Against them, though, are ranged the massed ranks of Britain’s newspaper industry, the Prime Minister, and a large majority of Tory MPs, who insist that Britain’s tradition of a completely unregulated press has broadly served us well, over the last three centuries. Some of their arguments have real historic force; but when the chips are down, many of them seem to be arguing that in the matter of press regulation, there are only two choices – either to leave the press strictly alone to run its own affairs, or to have what they call “state control”.

This kind of stark binary argument about policy choices has become increasingly popular on the political right over the last few decades; faced with an apparent choice between “freedom” and “state control”, most people will naturally choose “freedom”. And it has to be said that the eagerness to implement Leveson’s recommendations shown by some politicians – including Scotland’s First Minister, Alex Salmond – hardly adds to the attractiveness of the proposals; the First Minister himself only narrowly escapes serious censure by Leveson over his relationship with Rupert Murdoch’s News International empire.

Yet if we accept the argument of Leveson’s critics, and concede that there is no means of effectively regulating the press without dictatorial “state control”, then we are effectively writing ourselves, as free citizens, out of the picture. First, we are accepting that the civil society organisations to which we belong – churches, or trade unions, or community groups – can have no real way of contributing to the proper regulation of big economic actors in our society. And secondly, we are accepting the pre-Enlightenment argument that the governments we elect, through our democratic institutions, are not our representatives but our enemy; and that they have no legitimate place – even at a substantial arms’ length – in setting the rules under which this uniquely influential industry operates.

Now of course, given the many spectacular failures of the current generation of politicians, it is easy enough – in every area from banking regulation to arts policy – to make this case against politics. Yet it becomes increasingly obvious that the development of a genuinely free and democratic society requires a dynamic partnership among all the main social actors; among businesses which accept their social responsibilities; among politicians who draw inspiration and legitimacy from strong links with civil society; and among citizens who are strengthened in their civic activism by the knowledge that their voices will be heard and taken seriously, and that they have effective allies in formal politics.

In supporting the Leveson recommendations – and a press regulation body on the model of the new Press Council of Ireland – Alex Salmond, therefore, seems to be gambling on the idea that Scotland is still more like that kind of society: a society in which people will trust government to enact the statute and then stand back from direct interference, and in which civil society will weigh in to the process, to make sure that the new regulatory body works well, and guarantees press freedoms.

Yet in an age when the print media are surviving on the very edge of extinction, it seems to me that all bets are off. The pressures on journalists, editors and proprietors are immense; and Scottish civic institutions – once closely united in the drive for devolution – are now deeply divided over independence. In these circumstances, it may be as difficult to make a Leveson-type solution work in Scotland, as it is at Westminster.
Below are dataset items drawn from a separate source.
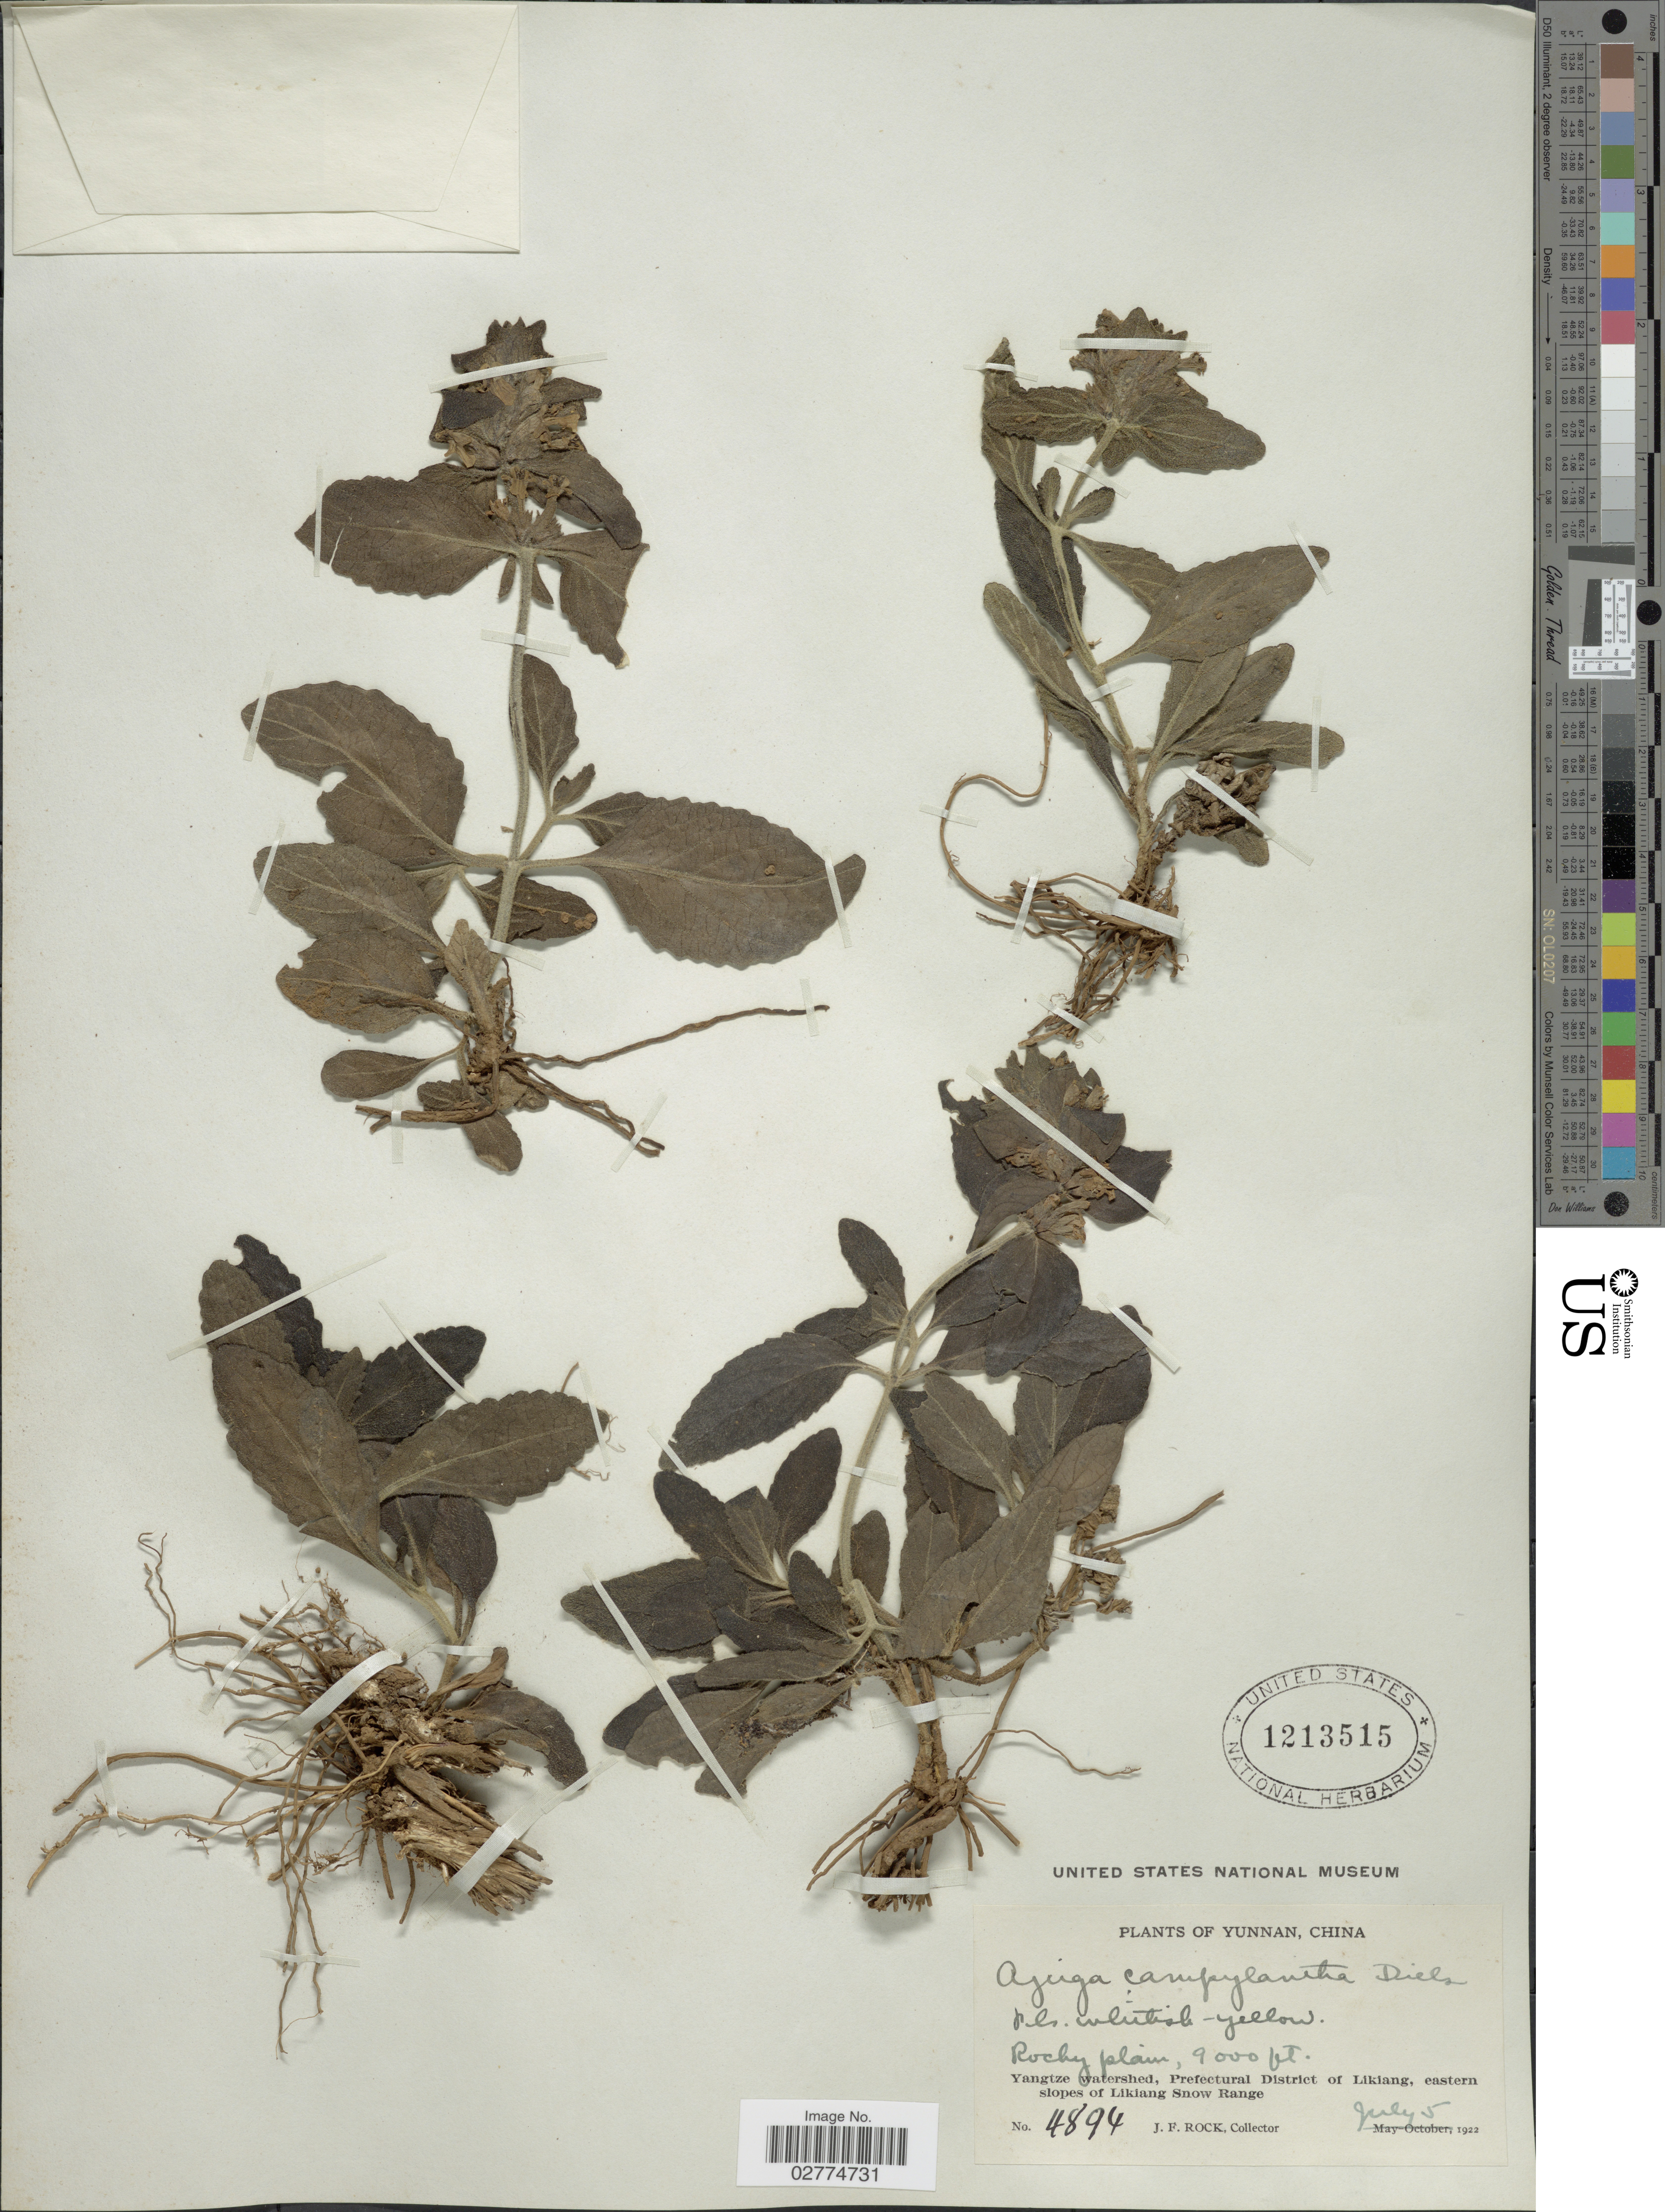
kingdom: Plantae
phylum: Tracheophyta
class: Magnoliopsida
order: Lamiales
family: Lamiaceae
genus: Ajuga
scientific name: Ajuga campylantha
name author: Diels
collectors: J. Rock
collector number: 4894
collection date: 1922-07-05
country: China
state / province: Yunnan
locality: Rocky plain, Yangtze watershed, Prefectural District of Likiang, eastern slopes of Likiang Snow Range.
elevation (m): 2743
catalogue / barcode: US 1213515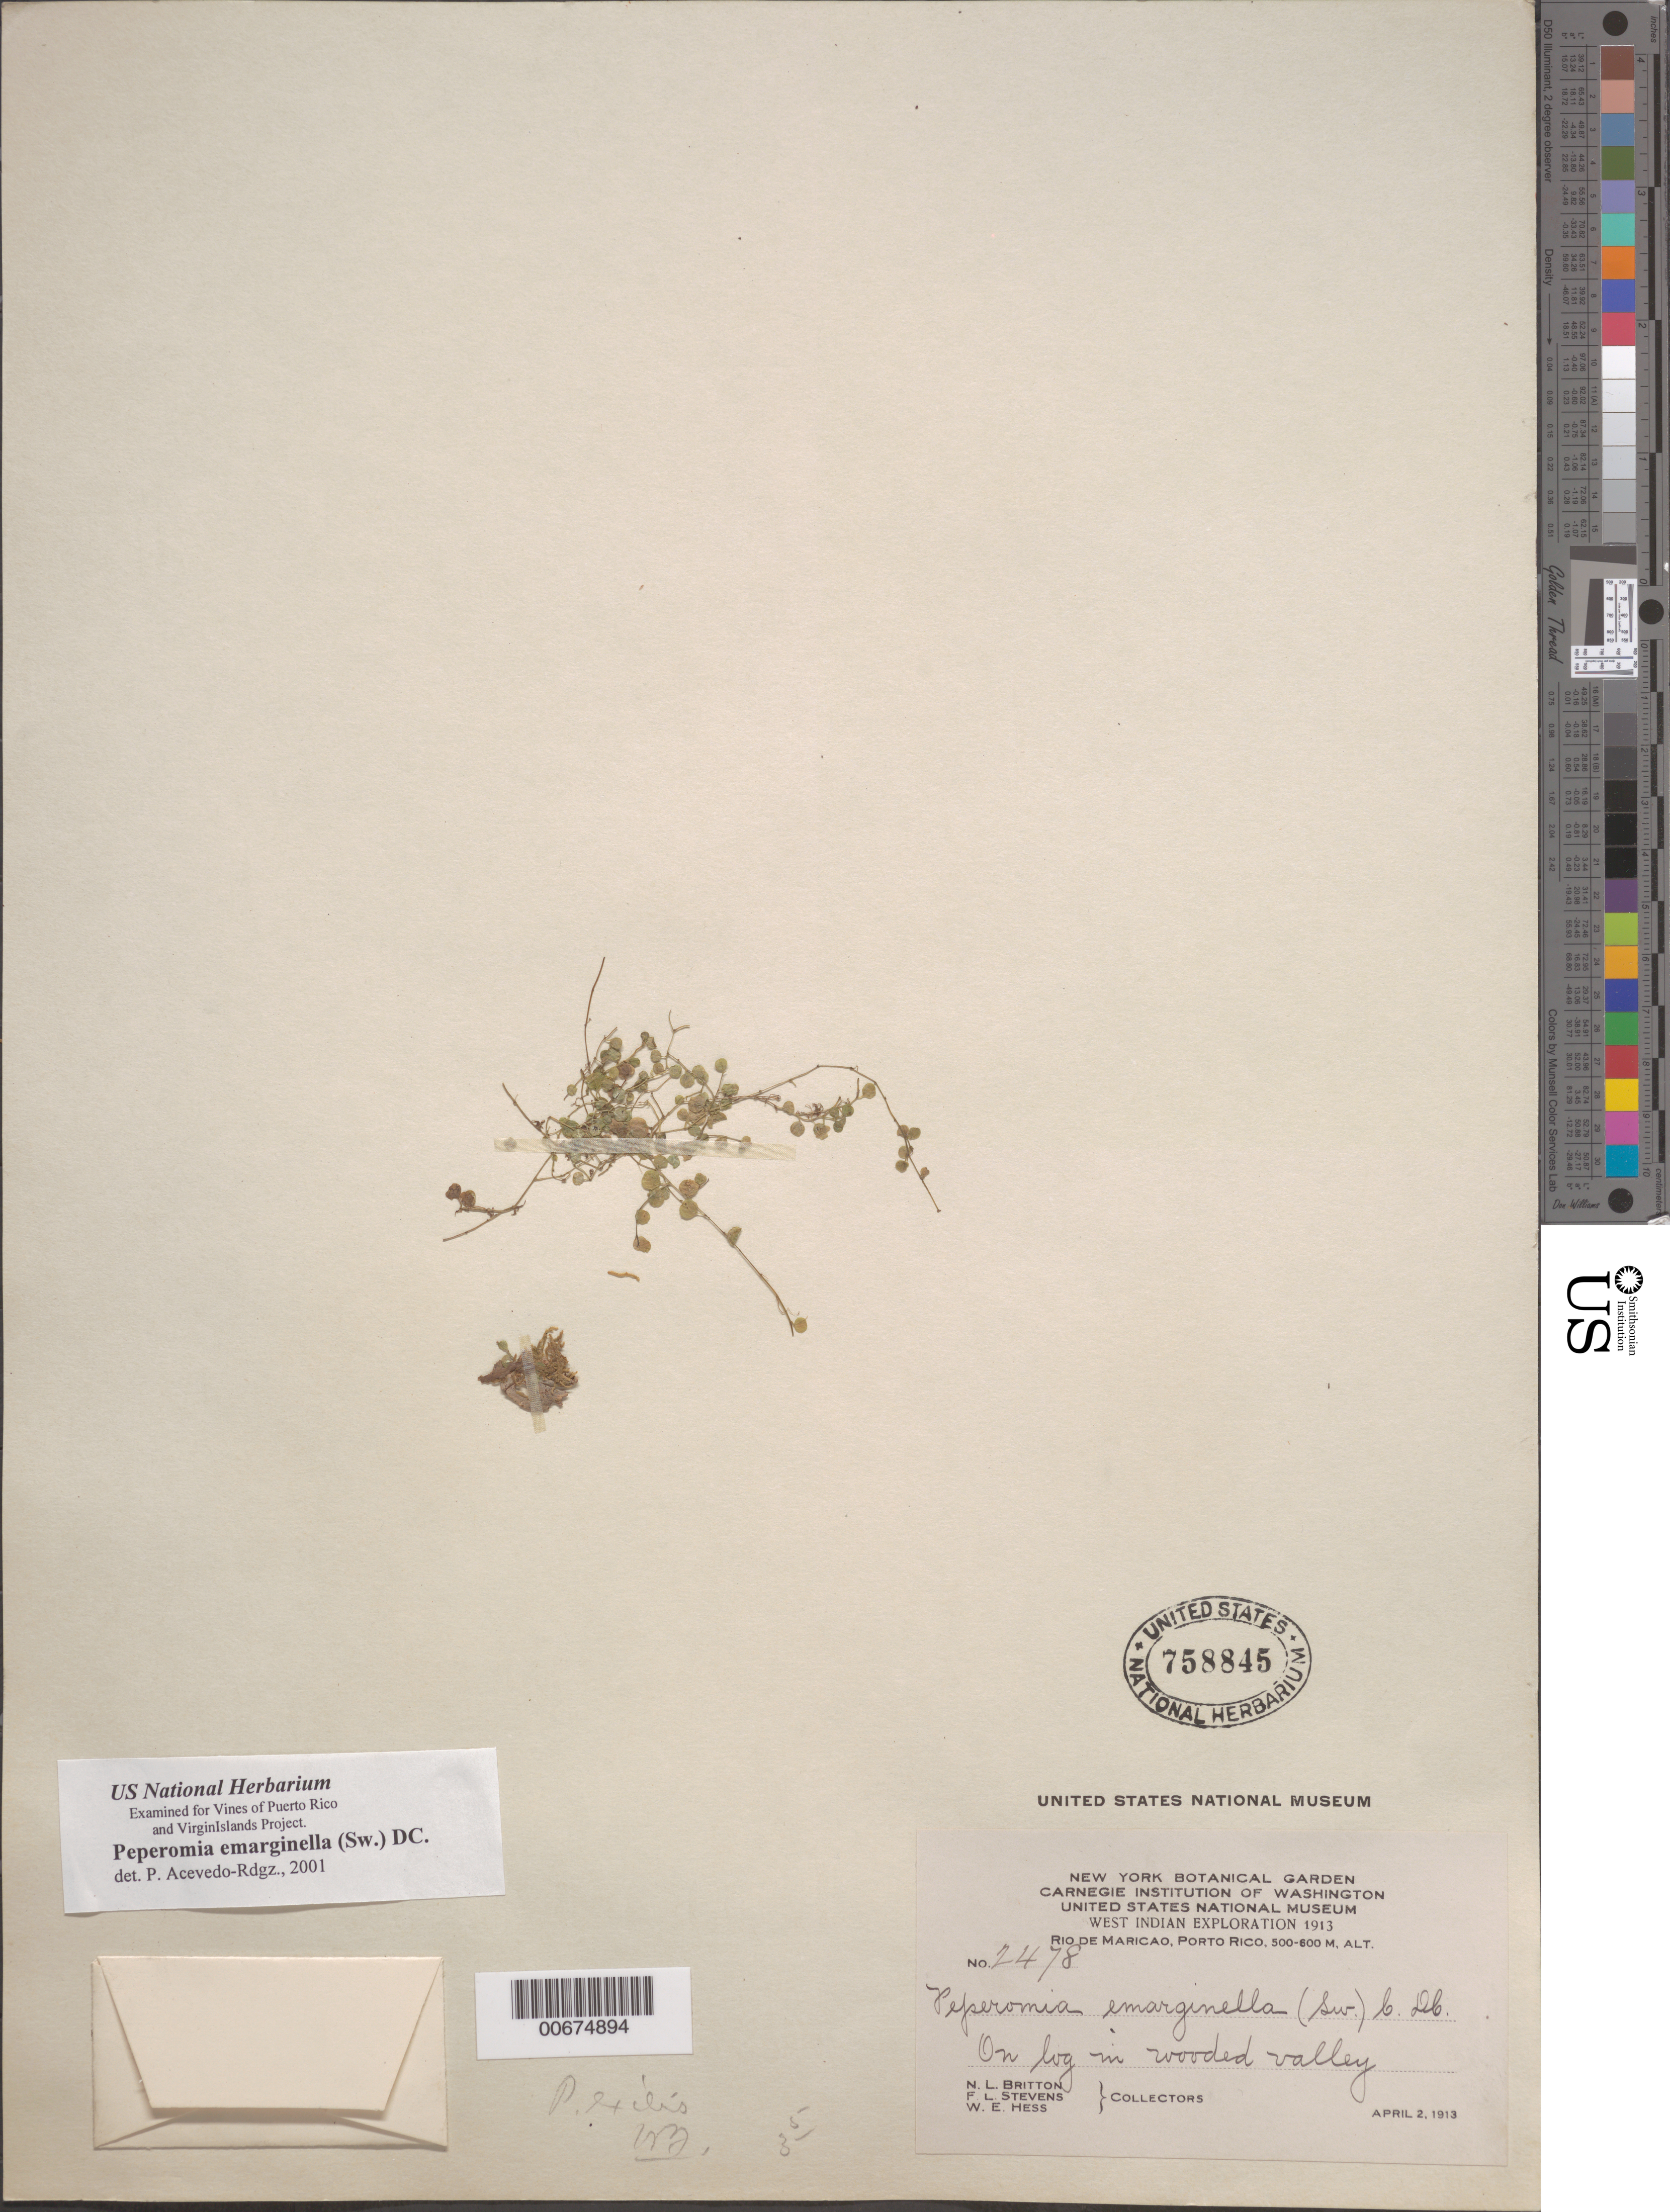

What is clear, though, is that if we make the attempt – perhaps with some adjustment of the model, to give absolute guarantees of freedom from government interference – we will at least be honouring a long tradition, here in Scotland, of effort to include civil society voices in major areas of public life. We will be making a statement about the kind of society we want to be, in or out of the United Kingdom. And we will be reaffirming that it’s only through the relationship between a free and dynamic civil society, and a responsive and truly representative government, that we can guarantee real freedom to all citizens; along with the kind of protection from abuse for which the Dowlers, the McCanns, and other victims have begged, and which we must now act to provide, and to guarantee.